- [Exercise details]:
Your answer should consist of the lines below that hold the word "Datenbank".

- [Entries shown]:
▶
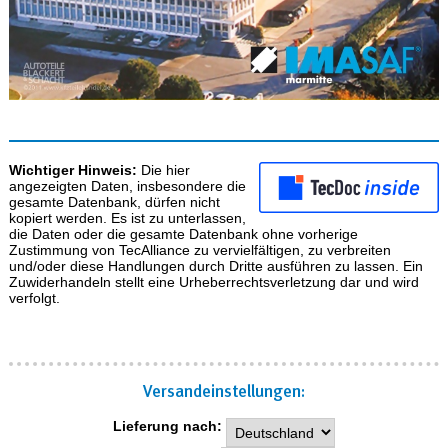
Wichtiger Hinweis:
Die hier
angezeigten Daten, insbesondere die
gesamte Datenbank, dürfen nicht
kopiert werden. Es ist zu unterlassen,
die Daten oder die gesamte Datenbank ohne vorherige
Zustimmung von TecAlliance zu vervielfältigen, zu verbreiten
und/oder diese Handlungen durch Dritte ausführen zu lassen. Ein
Zuwiderhandeln stellt eine Urheberrechtsverletzung dar und wird
verfolgt.
Versand­einstellungen:
Lieferung nach:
◀
- [Completed exercise]:
gesamte Datenbank, dürfen nicht
die Daten oder die gesamte Datenbank ohne vorherige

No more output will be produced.